Synthetic polymers are man-made and are usually derived from petrochemicals. These include familiar materials like nylon, polyester, and polystyrene. Unlike gutta percha, which is natural, these polymers are crafted through specific chemical processes in industrial settings.

• Natural polymers are generally biodegradable and eco-friendly.
• Synthetic polymers might offer more durability and flexibility in terms of design and application.

Gutta percha's classification as a natural polymer highlights its unique place in both historical and modern applications.

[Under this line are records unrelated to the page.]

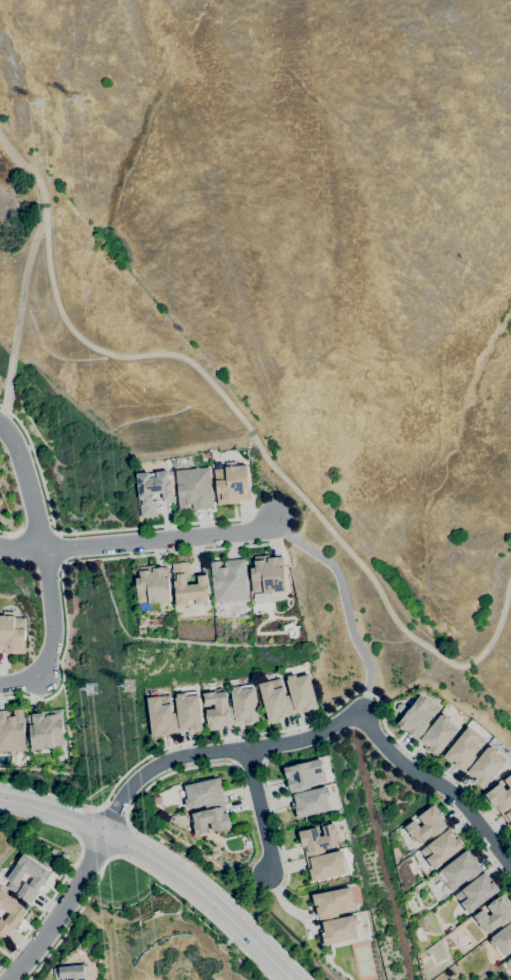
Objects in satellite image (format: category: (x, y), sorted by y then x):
power tower: (77, 101)
power tower: (41, 104)
road: (25, 167)
road: (45, 205)
road: (19, 319)
road: (110, 353)
park: (240, 412)
road: (251, 432)
building: (231, 483)
road: (28, 484)
building: (194, 488)
building: (153, 491)
road: (243, 516)
road: (37, 531)
road: (80, 532)
road: (10, 533)
road: (159, 539)
road: (271, 539)
road: (20, 548)
road: (57, 548)
road: (356, 559)
road: (73, 561)
building: (267, 574)
building: (229, 581)
building: (152, 584)
building: (188, 587)
road: (345, 604)
building: (142, 623)
road: (499, 623)
building: (12, 633)
road: (50, 634)
road: (470, 663)
power tower: (128, 687)
power tower: (92, 691)
building: (288, 696)
building: (231, 707)
building: (397, 708)
building: (188, 713)
building: (160, 715)
building: (428, 726)
building: (46, 729)
road: (282, 729)
building: (12, 731)
road: (216, 753)
building: (475, 758)
road: (439, 787)
building: (307, 788)
building: (502, 800)
building: (207, 805)
road: (240, 805)
road: (113, 812)
road: (258, 813)
road: (277, 828)
park: (10, 830)
building: (434, 837)
road: (475, 841)
road: (154, 843)
building: (322, 853)
road: (136, 866)
road: (159, 866)
building: (41, 878)
building: (468, 881)
road: (281, 900)
road: (48, 901)
road: (62, 911)
building: (10, 913)
building: (336, 916)
building: (498, 924)
building: (0, 945)
park: (156, 945)
building: (508, 963)
building: (71, 972)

Geometric isomerism is a form of stereoisomerism where molecules have the same formula but differ in spatial orientation. Two common geometric isomers are **cis** and **trans**. In **cis** isomers, **substituents are on the same side**, whereas in **trans** isomers, they are on opposite sides. This slight difference in arrangement can significantly affect a molecule's physical and chemical properties.
Gutta percha is a form of trans 1,4-polyisoprene. The **trans** configuration gives gutta percha its rigidity and durability. Meanwhile, natural rubber, which is also polyisoprene, has a **cis** configuration, lending it more flexibility.
Recognizing geometric isomerism is key to differentiating between materials like gutta percha and natural rubber, which although chemically similar, serve different purposes due to this fundamental difference.

• **Trans** structures often result in more straight and rigid compounds.
• **Cis** structures tend to be more bent and flexible.